In February, just before the Symposium, I had very good news: The Royal Spanish Academy has recognized Judeo-Spanish as an official Spanish language. It will be included in the international dictionary of the Spanish language. This took place 525 years after the expulsion of Jews from Spain, the Sephardic Jews. Now that Judeo-Spanish has been recognized as a language, it allows us to review its historical and cultural impact.
For example, there is a word we all know that comes from the plantation era. It is “the ‘cane’ of rum” that is called in French, “canne“. We can affirm today that the etymology of this word comes from the Sephardic Jews who lived in Guadeloupe at the time of the plantations. The original word is “KaNeH“, as it is, without the vowels. Curiously, we can find the word “KaNeH“, three times in the Hebrew Bible, “KaNeH” which means cane. It is in verses 30:23 of Exodus (Shemot), Jeremiah (Yirmiyahu) 6:20, and there are others, but I did not mention them. We find the word “cane”: « Kaf ( ק ) » « Nun ( נ )» « Hey ( ה ) ». KaNeH ( קנה ).
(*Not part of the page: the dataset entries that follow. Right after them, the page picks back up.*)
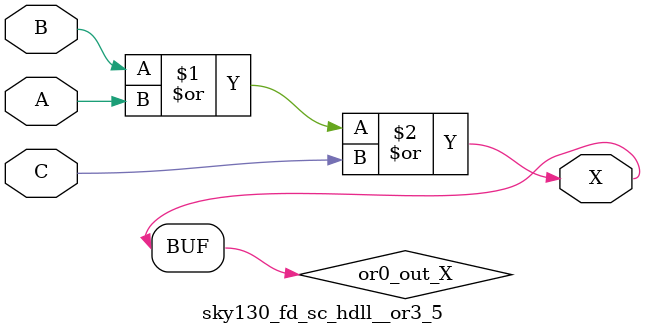
<source format=v>
module sky130_fd_sc_hdll__or3_5 (
    X,
    A,
    B,
    C
);
    output X;
    input  A;
    input  B;
    input  C;
    wire or0_out_X;
    or  or0  (or0_out_X, B, A, C        );
    buf buf0 (X        , or0_out_X      );
endmodule
</source>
Judeo-Spanish is one Spanish language written with Hebrew characters. The Sephardic Jews also used it here in the French West Indies before the expulsion of the Jews by Louis XIV, as written in the Black Code. He not only evicted the Sephardim but also confiscated their sugar cane plantations. He also enslaved the local population through evangelization. They spoke Judeo-Spanish, hence the reference to the word “KaNeH” which is of Ladino or Judeo-Spanish origin.